▶ EXTRACTED MATERIAL:
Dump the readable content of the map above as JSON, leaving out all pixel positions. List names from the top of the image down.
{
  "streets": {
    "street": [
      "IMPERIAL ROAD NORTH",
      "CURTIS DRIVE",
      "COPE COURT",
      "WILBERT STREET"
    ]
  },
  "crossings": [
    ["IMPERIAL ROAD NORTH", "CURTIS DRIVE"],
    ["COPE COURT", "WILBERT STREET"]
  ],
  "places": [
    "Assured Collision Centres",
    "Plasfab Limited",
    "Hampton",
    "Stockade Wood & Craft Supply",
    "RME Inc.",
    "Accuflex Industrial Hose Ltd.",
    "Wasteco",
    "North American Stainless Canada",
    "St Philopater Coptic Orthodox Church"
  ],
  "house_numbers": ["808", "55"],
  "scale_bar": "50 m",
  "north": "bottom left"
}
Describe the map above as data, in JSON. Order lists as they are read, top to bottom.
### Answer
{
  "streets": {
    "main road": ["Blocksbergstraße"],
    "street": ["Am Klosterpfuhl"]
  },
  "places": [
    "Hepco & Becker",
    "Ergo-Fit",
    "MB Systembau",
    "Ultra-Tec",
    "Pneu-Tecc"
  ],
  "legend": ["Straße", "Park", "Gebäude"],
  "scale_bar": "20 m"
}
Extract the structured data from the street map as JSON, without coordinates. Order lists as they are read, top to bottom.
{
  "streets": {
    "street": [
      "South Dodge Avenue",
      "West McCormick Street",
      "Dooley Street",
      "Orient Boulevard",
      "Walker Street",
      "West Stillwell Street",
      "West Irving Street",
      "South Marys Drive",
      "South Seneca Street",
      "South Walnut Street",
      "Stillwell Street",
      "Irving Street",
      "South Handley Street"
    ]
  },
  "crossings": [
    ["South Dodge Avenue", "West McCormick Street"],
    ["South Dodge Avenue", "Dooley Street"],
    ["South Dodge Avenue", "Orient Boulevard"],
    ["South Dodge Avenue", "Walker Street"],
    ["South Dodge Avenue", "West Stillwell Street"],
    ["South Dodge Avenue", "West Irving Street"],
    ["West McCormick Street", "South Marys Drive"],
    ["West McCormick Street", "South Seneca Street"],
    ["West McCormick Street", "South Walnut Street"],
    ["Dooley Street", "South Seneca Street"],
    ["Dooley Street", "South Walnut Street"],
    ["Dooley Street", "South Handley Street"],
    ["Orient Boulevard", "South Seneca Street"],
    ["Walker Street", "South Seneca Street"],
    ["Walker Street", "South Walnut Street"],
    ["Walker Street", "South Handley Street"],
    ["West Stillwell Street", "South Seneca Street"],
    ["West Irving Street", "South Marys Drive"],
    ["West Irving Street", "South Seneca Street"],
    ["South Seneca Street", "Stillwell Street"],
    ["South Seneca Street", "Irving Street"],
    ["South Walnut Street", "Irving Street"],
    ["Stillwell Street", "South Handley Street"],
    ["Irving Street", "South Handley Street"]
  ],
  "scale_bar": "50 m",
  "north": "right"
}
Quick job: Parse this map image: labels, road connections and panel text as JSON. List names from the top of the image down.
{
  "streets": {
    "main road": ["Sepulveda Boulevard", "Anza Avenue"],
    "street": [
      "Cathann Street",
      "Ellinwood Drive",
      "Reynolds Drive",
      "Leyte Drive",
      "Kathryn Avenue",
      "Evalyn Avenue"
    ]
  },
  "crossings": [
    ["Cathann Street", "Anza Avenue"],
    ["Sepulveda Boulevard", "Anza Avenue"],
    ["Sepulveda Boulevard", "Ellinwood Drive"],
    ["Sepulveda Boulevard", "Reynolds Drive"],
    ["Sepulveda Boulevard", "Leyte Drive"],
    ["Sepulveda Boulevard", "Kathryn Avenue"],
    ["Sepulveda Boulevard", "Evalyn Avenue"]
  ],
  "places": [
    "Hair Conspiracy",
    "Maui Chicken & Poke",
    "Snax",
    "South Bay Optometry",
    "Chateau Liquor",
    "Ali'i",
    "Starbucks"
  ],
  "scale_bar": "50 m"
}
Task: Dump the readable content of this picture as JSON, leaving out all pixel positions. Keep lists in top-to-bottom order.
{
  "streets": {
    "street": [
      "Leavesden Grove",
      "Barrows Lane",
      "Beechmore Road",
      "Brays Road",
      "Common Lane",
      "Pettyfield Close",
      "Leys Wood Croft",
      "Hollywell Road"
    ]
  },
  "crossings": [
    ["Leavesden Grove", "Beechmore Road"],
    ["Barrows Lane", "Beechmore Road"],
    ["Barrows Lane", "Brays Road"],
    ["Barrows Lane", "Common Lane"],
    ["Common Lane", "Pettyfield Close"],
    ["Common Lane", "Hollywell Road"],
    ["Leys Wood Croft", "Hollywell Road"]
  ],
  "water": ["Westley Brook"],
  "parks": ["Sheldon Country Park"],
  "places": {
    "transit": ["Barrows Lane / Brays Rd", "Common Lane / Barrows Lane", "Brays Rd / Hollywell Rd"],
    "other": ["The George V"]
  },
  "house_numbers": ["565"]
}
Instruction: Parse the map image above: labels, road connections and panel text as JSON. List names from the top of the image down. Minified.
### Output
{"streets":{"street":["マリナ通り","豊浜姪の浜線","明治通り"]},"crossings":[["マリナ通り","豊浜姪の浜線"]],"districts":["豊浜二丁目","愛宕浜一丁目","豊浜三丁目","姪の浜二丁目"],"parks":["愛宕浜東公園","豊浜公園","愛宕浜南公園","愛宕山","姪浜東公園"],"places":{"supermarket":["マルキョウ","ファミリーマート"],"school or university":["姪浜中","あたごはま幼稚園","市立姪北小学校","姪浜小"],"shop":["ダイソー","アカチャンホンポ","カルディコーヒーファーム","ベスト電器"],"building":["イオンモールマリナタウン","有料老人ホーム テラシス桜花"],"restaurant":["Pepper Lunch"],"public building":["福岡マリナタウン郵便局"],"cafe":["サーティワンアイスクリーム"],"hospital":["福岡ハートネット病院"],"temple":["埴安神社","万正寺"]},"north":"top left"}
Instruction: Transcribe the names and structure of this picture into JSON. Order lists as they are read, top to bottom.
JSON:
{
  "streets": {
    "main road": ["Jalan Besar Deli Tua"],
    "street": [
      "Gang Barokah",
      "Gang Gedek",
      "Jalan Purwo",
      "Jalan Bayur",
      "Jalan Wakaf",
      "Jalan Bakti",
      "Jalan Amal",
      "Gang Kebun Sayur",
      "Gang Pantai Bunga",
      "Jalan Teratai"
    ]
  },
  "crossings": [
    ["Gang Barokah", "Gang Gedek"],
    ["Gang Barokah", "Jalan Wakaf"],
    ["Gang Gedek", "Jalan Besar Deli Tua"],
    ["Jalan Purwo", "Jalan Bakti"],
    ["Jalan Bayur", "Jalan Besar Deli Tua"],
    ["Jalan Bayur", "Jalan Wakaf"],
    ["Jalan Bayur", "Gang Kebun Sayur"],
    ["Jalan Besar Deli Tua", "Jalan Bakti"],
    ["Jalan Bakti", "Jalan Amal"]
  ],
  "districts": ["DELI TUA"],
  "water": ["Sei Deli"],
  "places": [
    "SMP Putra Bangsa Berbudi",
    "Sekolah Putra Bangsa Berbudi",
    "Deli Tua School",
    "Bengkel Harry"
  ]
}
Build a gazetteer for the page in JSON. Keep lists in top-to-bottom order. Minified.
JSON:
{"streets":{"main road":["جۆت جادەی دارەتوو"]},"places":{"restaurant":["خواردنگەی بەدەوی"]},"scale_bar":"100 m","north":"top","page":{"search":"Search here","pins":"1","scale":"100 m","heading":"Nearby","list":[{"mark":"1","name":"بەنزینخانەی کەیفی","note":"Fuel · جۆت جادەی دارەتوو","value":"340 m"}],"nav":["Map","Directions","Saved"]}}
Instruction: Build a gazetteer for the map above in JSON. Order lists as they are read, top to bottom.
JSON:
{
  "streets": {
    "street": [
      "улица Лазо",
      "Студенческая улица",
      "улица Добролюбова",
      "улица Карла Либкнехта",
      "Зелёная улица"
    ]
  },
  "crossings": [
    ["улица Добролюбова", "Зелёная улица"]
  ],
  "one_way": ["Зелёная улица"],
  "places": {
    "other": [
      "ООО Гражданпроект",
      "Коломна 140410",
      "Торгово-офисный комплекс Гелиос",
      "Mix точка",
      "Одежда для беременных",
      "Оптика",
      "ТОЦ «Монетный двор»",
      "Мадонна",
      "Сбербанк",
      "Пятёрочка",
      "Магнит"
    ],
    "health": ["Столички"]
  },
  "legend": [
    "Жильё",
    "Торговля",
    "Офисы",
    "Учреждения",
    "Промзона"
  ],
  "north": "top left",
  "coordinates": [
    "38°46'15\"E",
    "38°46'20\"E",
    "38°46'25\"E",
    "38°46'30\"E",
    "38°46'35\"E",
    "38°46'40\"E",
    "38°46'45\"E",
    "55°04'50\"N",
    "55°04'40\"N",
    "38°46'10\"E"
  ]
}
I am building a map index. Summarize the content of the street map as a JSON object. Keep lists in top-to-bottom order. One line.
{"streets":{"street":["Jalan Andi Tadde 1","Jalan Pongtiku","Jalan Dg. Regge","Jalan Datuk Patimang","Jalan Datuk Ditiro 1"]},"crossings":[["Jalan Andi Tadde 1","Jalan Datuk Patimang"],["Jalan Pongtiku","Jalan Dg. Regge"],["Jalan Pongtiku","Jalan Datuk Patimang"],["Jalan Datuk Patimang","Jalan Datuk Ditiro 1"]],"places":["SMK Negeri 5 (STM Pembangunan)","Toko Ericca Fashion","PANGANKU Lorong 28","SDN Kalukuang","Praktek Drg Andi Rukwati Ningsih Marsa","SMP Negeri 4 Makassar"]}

▶ YOUR INSTRUCTIONS: Each line above that contains the string "districts" should be identified and copied.

▶ EXPECTED ANSWER:
{"streets":{"street":["マリナ通り","豊浜姪の浜線","明治通り"]},"crossings":[["マリナ通り","豊浜姪の浜線"]],"districts":["豊浜二丁目","愛宕浜一丁目","豊浜三丁目","姪の浜二丁目"],"parks":["愛宕浜東公園","豊浜公園","愛宕浜南公園","愛宕山","姪浜東公園"],"places":{"supermarket":["マルキョウ","ファミリーマート"],"school or university":["姪浜中","あたごはま幼稚園","市立姪北小学校","姪浜小"],"shop":["ダイソー","アカチャンホンポ","カルディコーヒーファーム","ベスト電器"],"building":["イオンモールマリナタウン","有料老人ホーム テラシス桜花"],"restaurant":["Pepper Lunch"],"public building":["福岡マリナタウン郵便局"],"cafe":["サーティワンアイスクリーム"],"hospital":["福岡ハートネット病院"],"temple":["埴安神社","万正寺"]},"north":"top left"}
  "districts": ["DELI TUA"],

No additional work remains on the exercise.